Restrict the output to the lines below starting at the one that contains "Gadgets y Accesorios" and ending at the one that contains "Actualidad Tecnológica", and restate them word for word, both ends included.

Data supplied:
......

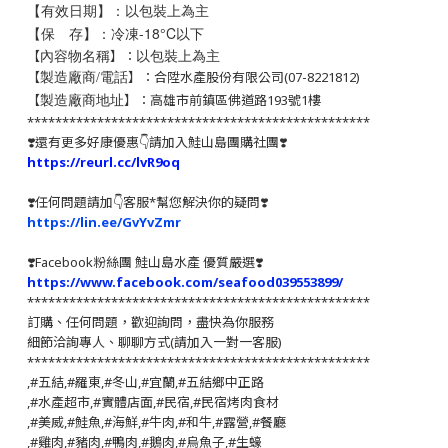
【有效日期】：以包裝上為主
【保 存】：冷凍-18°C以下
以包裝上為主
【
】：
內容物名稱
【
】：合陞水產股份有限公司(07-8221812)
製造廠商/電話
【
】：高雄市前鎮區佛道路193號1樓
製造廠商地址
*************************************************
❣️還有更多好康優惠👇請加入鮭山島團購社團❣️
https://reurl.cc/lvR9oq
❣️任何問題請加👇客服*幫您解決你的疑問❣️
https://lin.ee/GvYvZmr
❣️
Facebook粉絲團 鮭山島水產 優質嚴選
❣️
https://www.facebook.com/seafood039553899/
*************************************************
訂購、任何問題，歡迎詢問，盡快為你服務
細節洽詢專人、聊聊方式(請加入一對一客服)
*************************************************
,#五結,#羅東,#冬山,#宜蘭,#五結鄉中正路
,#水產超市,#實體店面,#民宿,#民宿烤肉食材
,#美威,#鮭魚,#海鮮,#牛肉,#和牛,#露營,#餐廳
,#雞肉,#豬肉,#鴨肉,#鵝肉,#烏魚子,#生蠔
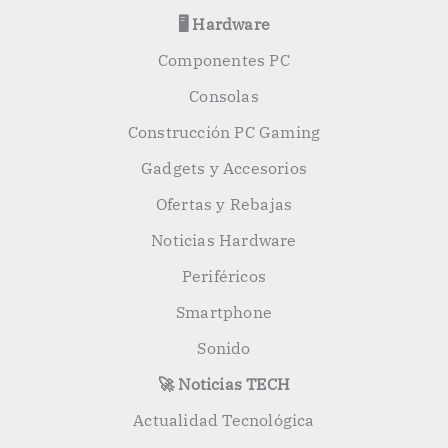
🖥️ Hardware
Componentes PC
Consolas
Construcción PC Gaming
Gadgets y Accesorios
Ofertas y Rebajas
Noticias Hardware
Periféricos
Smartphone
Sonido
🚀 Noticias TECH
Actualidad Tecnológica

......

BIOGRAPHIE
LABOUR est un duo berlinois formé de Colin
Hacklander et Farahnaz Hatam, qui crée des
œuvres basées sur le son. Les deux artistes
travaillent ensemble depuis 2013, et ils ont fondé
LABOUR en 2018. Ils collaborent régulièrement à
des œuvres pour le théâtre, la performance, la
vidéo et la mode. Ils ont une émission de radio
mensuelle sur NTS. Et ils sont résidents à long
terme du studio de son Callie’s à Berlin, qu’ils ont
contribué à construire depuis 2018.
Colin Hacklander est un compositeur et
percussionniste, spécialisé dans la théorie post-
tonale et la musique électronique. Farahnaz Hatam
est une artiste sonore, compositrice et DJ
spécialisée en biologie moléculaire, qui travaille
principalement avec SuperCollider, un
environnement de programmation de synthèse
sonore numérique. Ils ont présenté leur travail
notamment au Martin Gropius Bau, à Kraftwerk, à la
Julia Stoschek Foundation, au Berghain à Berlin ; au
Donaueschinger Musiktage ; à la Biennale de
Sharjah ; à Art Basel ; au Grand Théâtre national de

......

Answer below:
Gadgets y Accesorios
Ofertas y Rebajas
Noticias Hardware
Periféricos
Smartphone
Sonido
🚀 Noticias TECH
Actualidad Tecnológica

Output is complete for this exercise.